## Data below

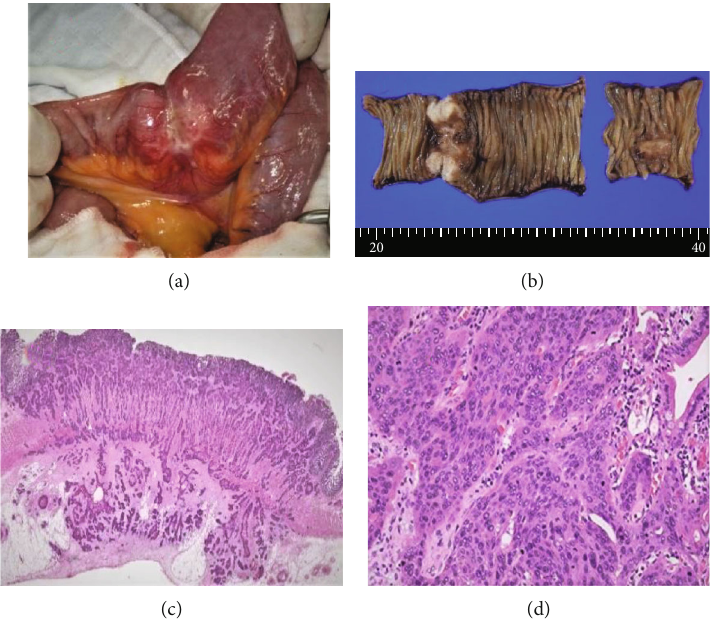
Figure 3: Metastatic tumors from esophageal carcinoma in the small intestine. (a) Gross fi nding at surgery. The metastatic tumor obstructed the small intestine. (b) Gross appearance of the resected small intestine. Two metastatic tumors were present. The left specimen showed circumferential stenosis in the jejunum. (c) Histologic fi nding of the metastatic tumor in the jejunum. HE stains showed moderately di ff erentiated squamous cell carcinoma. (d) High magni fi cation view. Moderately di ff erentiated squamous cell carcinoma growing in a trabecular pattern. The pathological features were consistent with the diagnosis of esophageal cancer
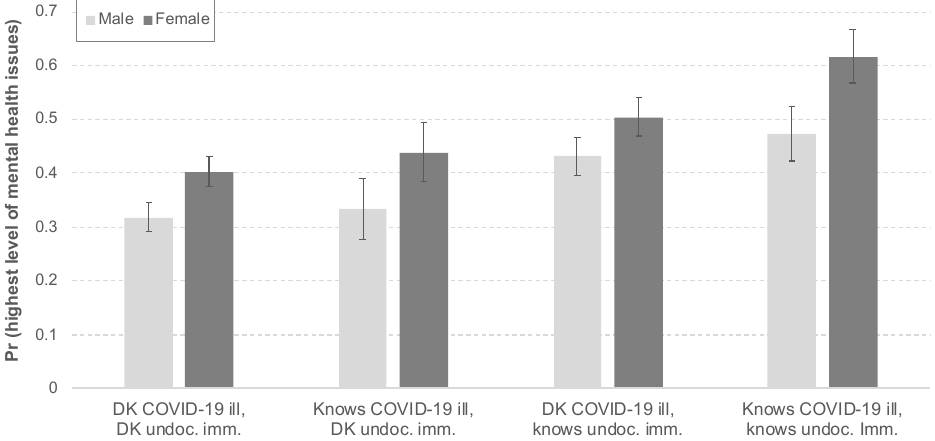
Figure 3. Predicted probabilities of reporting the highest level of mental health issues (three-way interaction among gender, knowing someone with COVID-19, and knowing undocumented immigrant). Source: Authors’ analysis using the SOMOS COVID-19 Crisis National Latino Survey (2020).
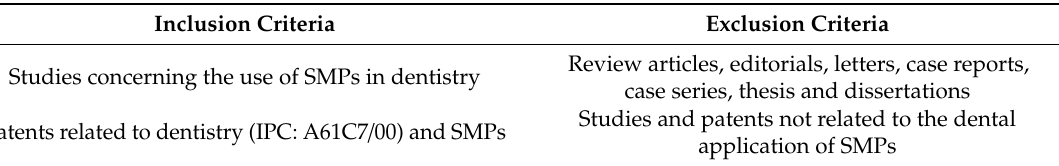
Table 2. Study Selection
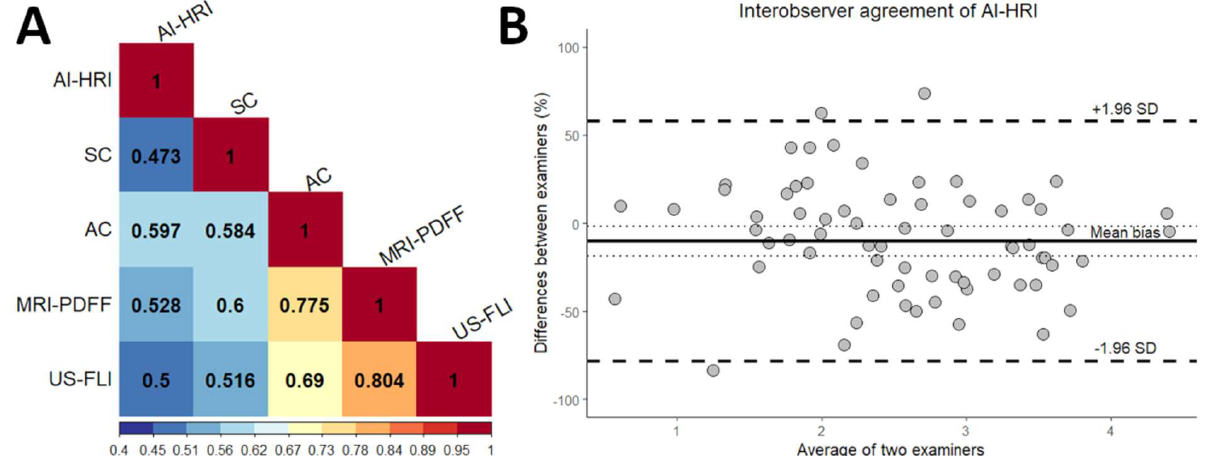
Figure 5. ( A ) The correlation matrix between imaging methods is displayed on a colored heat map. The amount of steatosis was determined with quantitative ultrasound (QUS) metrics, including artificial intelligence-calculated hepatorenal index (AI-HRI) and ultrasound attenuation coefficient (AC), ultrasound backscatter-distribution coefficient (SC), and semi-quantitative ultrasonographic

## The task
Every line from the one containing "Table 2. Study Selection" through the end of the listing is to be copied exactly; the pictures are not.

## Solution below
Table 2. Study Selection
Figure 5. ( A ) The correlation matrix between imaging methods is displayed on a colored heat map. The amount of steatosis was determined with quantitative ultrasound (QUS) metrics, including artificial intelligence-calculated hepatorenal index (AI-HRI) and ultrasound attenuation coefficient (AC), ultrasound backscatter-distribution coefficient (SC), and semi-quantitative ultrasonographic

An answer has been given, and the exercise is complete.